■ Exercise
Locate each line below that includes "contrast" and reproduce it.

■ Supplied material
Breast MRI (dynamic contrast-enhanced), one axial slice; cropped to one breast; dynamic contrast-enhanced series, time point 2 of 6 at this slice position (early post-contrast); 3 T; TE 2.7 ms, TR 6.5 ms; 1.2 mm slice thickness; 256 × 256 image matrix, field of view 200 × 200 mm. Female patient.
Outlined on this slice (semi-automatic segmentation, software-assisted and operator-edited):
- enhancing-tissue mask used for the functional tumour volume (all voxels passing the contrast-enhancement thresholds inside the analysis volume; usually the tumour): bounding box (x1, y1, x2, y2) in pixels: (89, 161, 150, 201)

■ Exercise result
Breast MRI (dynamic contrast-enhanced), one axial slice; cropped to one breast; dynamic contrast-enhanced series, time point 2 of 6 at this slice position (early post-contrast); 3 T; TE 2.7 ms, TR 6.5 ms; 1.2 mm slice thickness; 256 × 256 image matrix, field of view 200 × 200 mm. Female patient.
- enhancing-tissue mask used for the functional tumour volume (all voxels passing the contrast-enhancement thresholds inside the analysis volume; usually the tumour): bounding box (x1, y1, x2, y2) in pixels: (89, 161, 150, 201)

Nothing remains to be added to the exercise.